Looking North. Crystal clear.

Sometimes you have to let the office chair swivel all by itself. Today was one of those times. We laced up our boots and hiked around Twin Peaks to the northern side to see what was cooking.

Turns out, it was the best time to do that. It was just after it had rained. Well, a couple of days after anyway.

We shot this in Aperture Priority mode so we could sharpen the scene with an f8 aperture at 1/250 second and ISO 200. We used a circular polarizer on our zoom, which was racked out to 48mm, a slight telephoto on the Nikon D300.

But that was wide enough to see both sides of the two buildings we were shooting through. We knew, as we composed the image, that we were going to do some iron chef-like cropping to make this a very narrow image.

We liked that idea, though.

The narrow image is sort of like looking through layers of civilization, except in this case we're looking from an inviting window in the foreground across the city grid to the monumental buildings on the hill and on to the bay itself and the coastal range beyond the bay.
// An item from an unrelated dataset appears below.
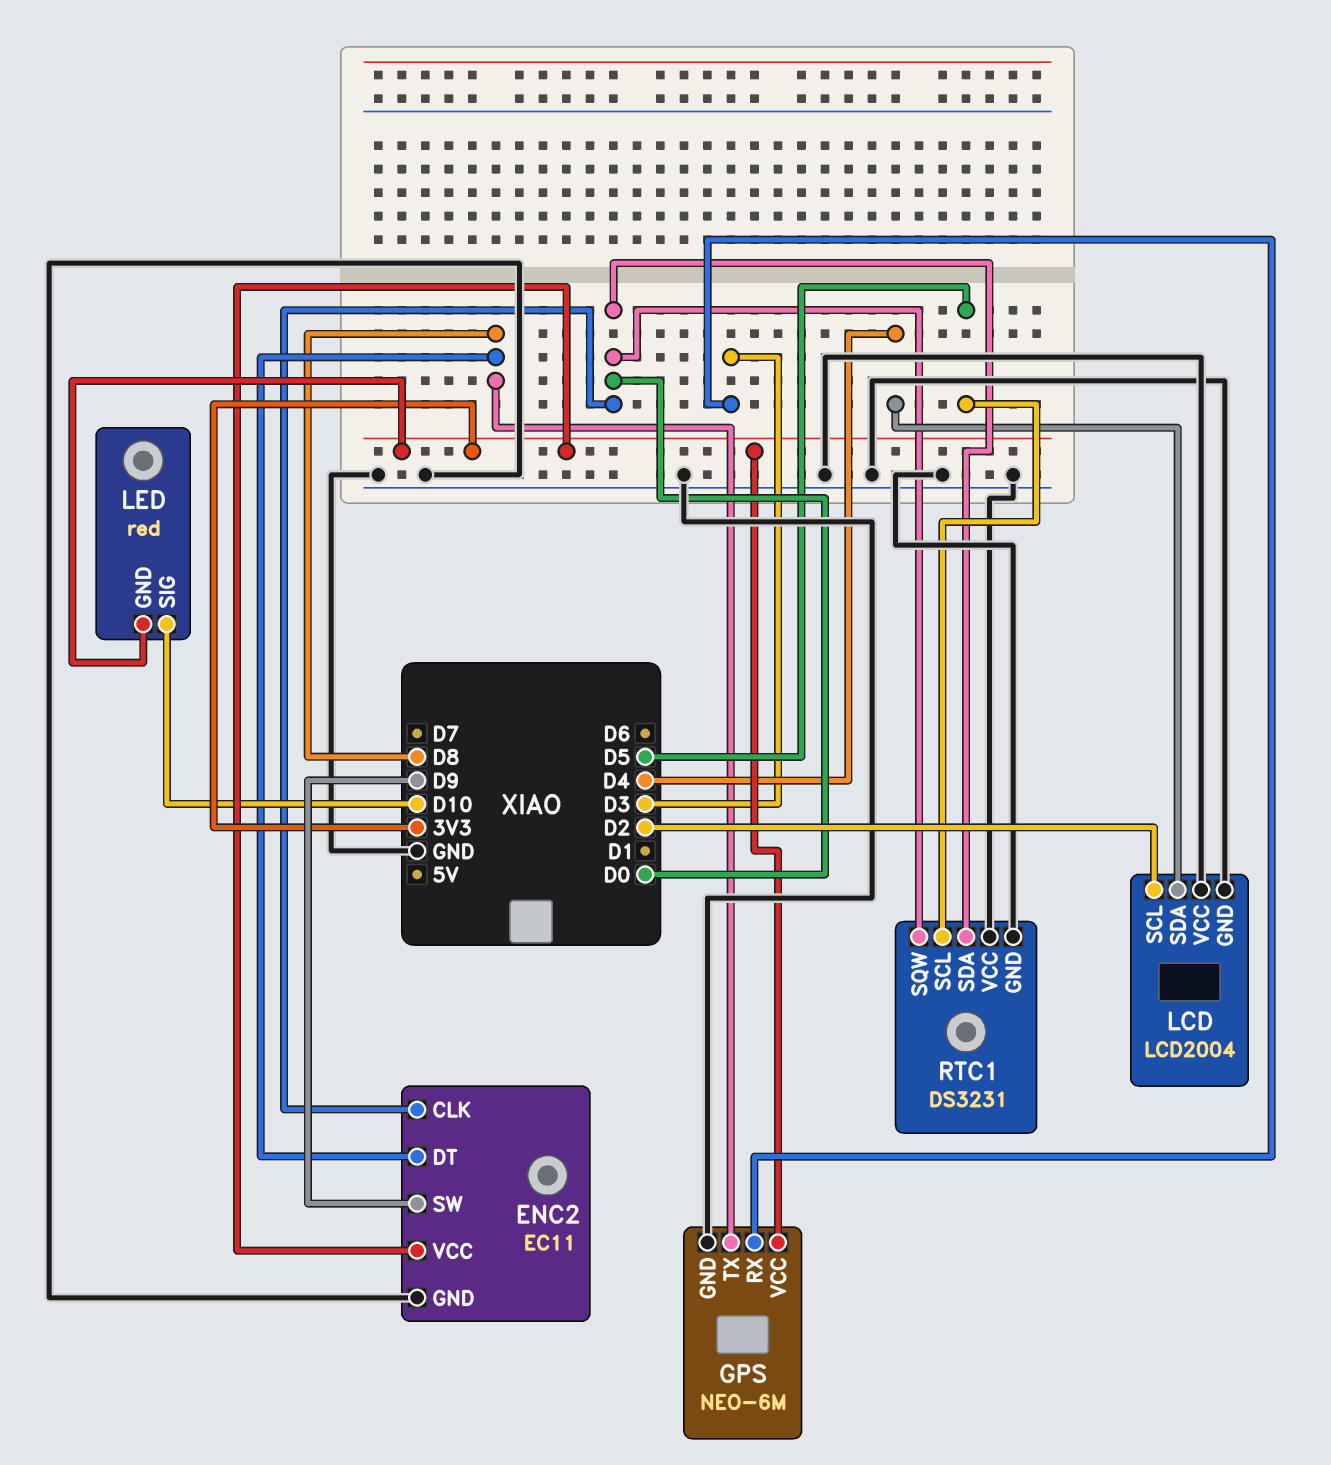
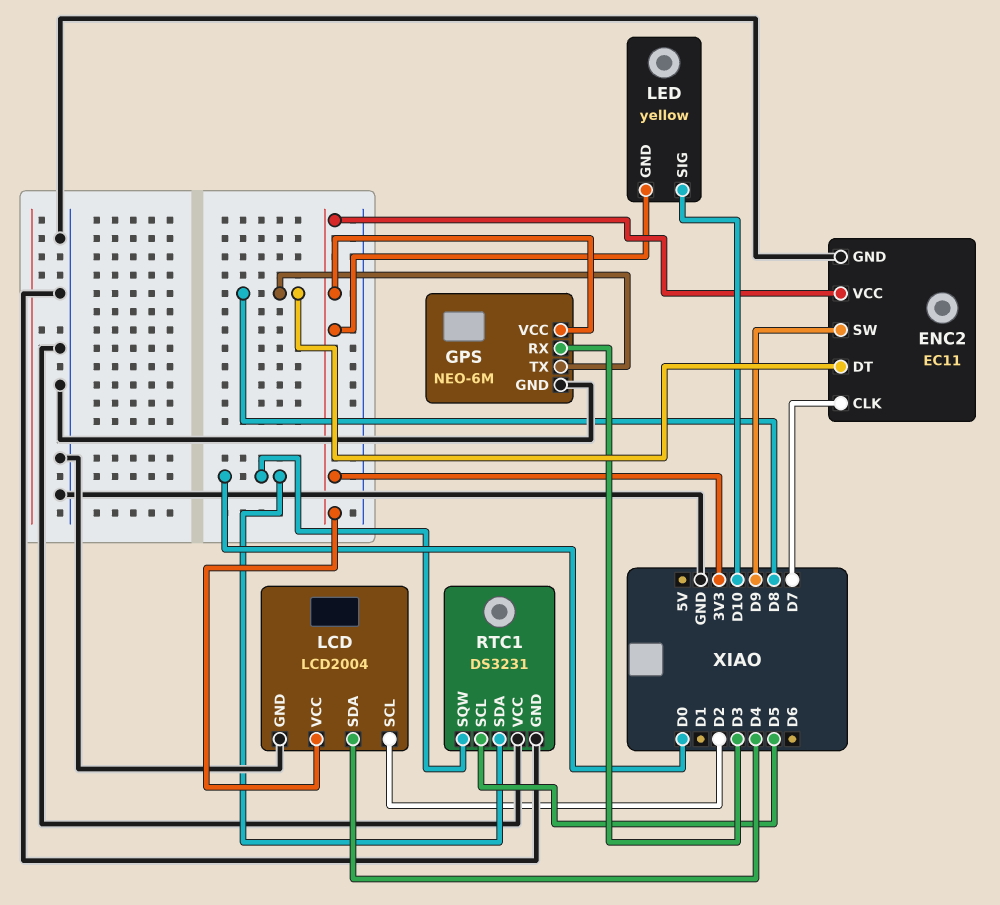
ENC2 pin CLK: D0 -> D7
LCD pin VCC: GND -> 3V3
LED: red -> yellow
Looking north, you can see St. Ignatius Church on the campus of the University of San Francisco. The tiled tower to the right is the Lone Mountain campus, formerly a women's college and now part of the University of San Francisco.

We processed the full resolution DNG image in Lightroom with Camera Raw 9.1.1 and then ran it through Piccure+ as a TIFF with the Lightroom adjustments. On export, we resized and sharpened the image you see here.

It just fits on our 17-inch laptop's monitor but this is the sort of image that really needs to be printed to be appreciated. In a 13x19-inch print you can appreciate the detail we've had to resize away.

Which reminds us to tell you we updated our list of Best Products earlier today. The latest and greatest products in each category (some not quite shipping yet) didn't quite replace our old favorites, though.

We couldn't bear to dump our previous favorites (particularly since we still use them), so we marked them as "Best Used" products just under the currently available models.